- LISTED ENTRIES:

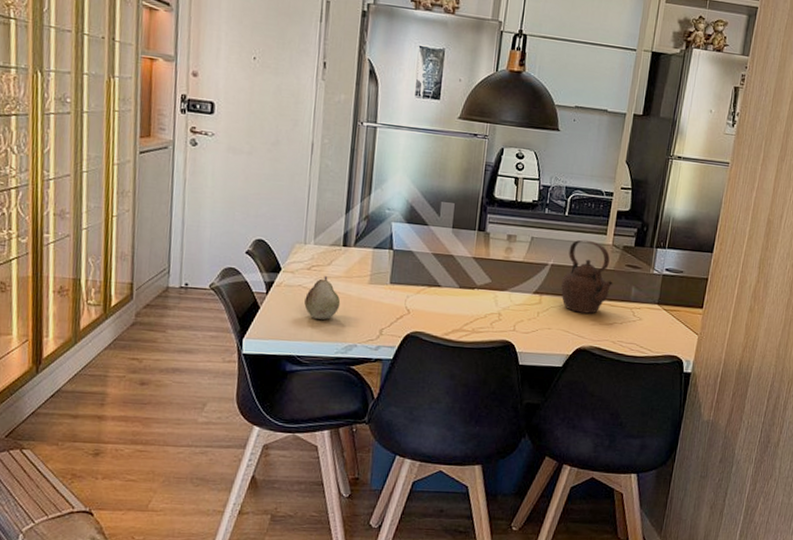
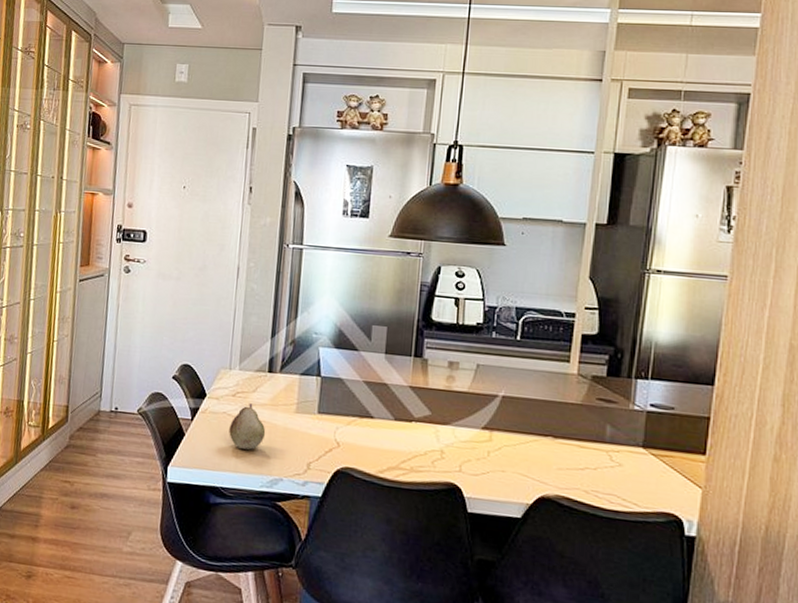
teapot: present [561,239,613,314] -> none [516,367,582,456]

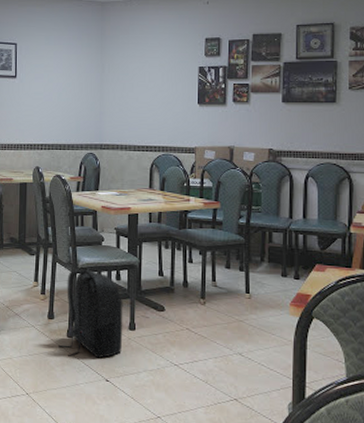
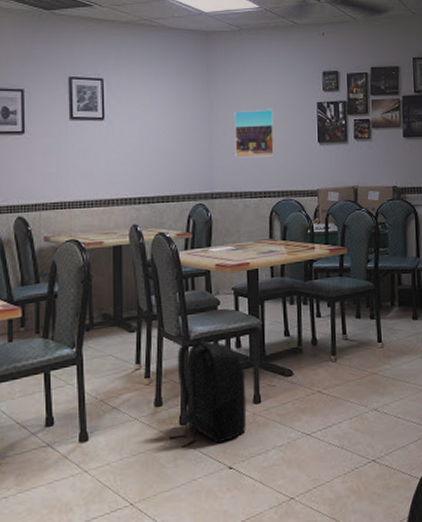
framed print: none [122,72,159,115] -> present [234,109,276,158]

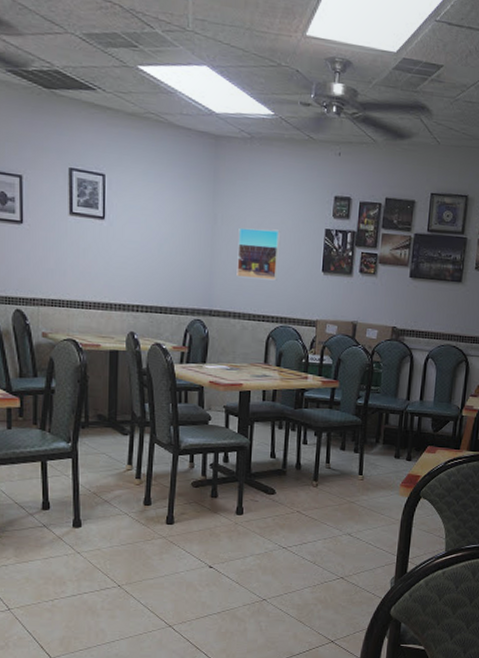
backpack: present [169,338,247,448] -> none [156,449,231,545]

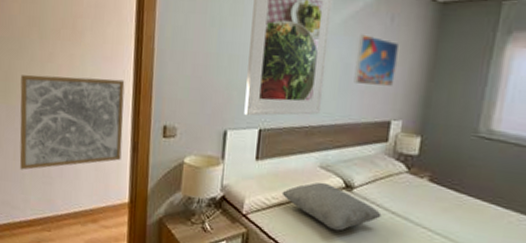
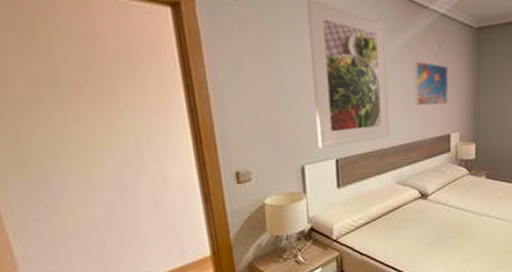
wall art: present [19,75,125,170] -> none [38,131,193,250]
cushion: present [282,182,382,231] -> none [366,196,454,235]

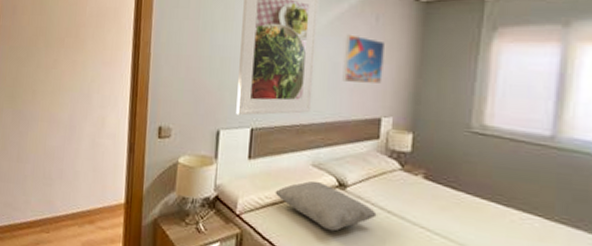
cushion: none [366,196,454,235] -> present [275,180,377,232]

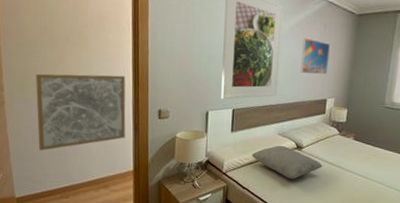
wall art: none [22,80,123,172] -> present [36,74,126,151]

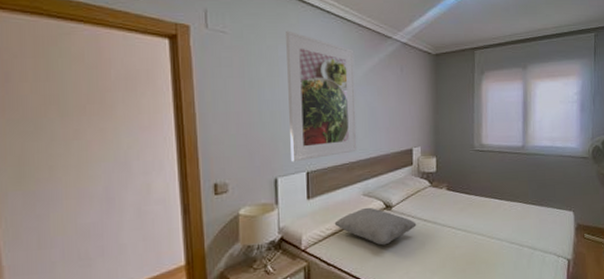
wall art: present [36,74,126,151] -> none [40,147,172,259]
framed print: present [300,38,330,75] -> none [379,83,410,123]

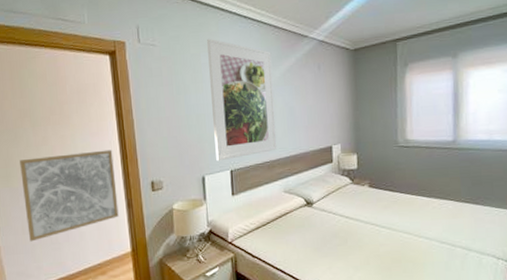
wall art: none [40,147,172,259] -> present [20,149,119,242]
cushion: present [334,207,417,246] -> none [257,203,338,241]

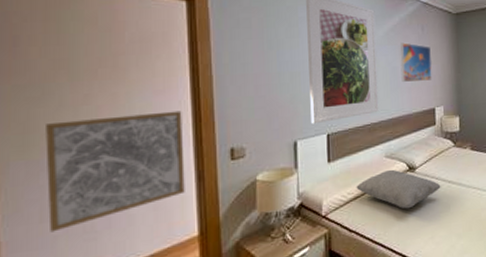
cushion: none [257,203,338,241] -> present [356,169,441,209]
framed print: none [296,82,329,121] -> present [400,42,432,82]

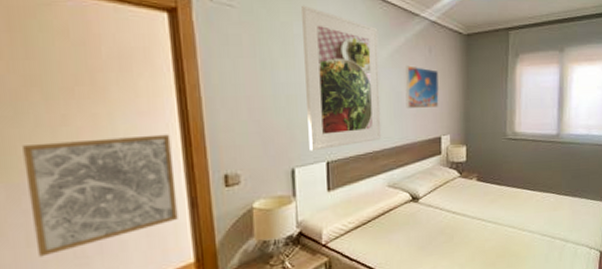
cushion: present [356,169,441,209] -> none [357,199,445,239]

- TO DO: Output, exactly and only, the lines beginning with the one that contains "framed print: none [122,72,159,115]" and ending at the last line of the records above. Drop the pictures.

- RESPONSE FOR THIS EXERCISE:
framed print: none [122,72,159,115] -> present [234,109,276,158]

backpack: present [169,338,247,448] -> none [156,449,231,545]

wall art: present [19,75,125,170] -> none [38,131,193,250]
cushion: present [282,182,382,231] -> none [366,196,454,235]

cushion: none [366,196,454,235] -> present [275,180,377,232]

wall art: none [22,80,123,172] -> present [36,74,126,151]

wall art: present [36,74,126,151] -> none [40,147,172,259]
framed print: present [300,38,330,75] -> none [379,83,410,123]

wall art: none [40,147,172,259] -> present [20,149,119,242]
cushion: present [334,207,417,246] -> none [257,203,338,241]

cushion: none [257,203,338,241] -> present [356,169,441,209]
framed print: none [296,82,329,121] -> present [400,42,432,82]

cushion: present [356,169,441,209] -> none [357,199,445,239]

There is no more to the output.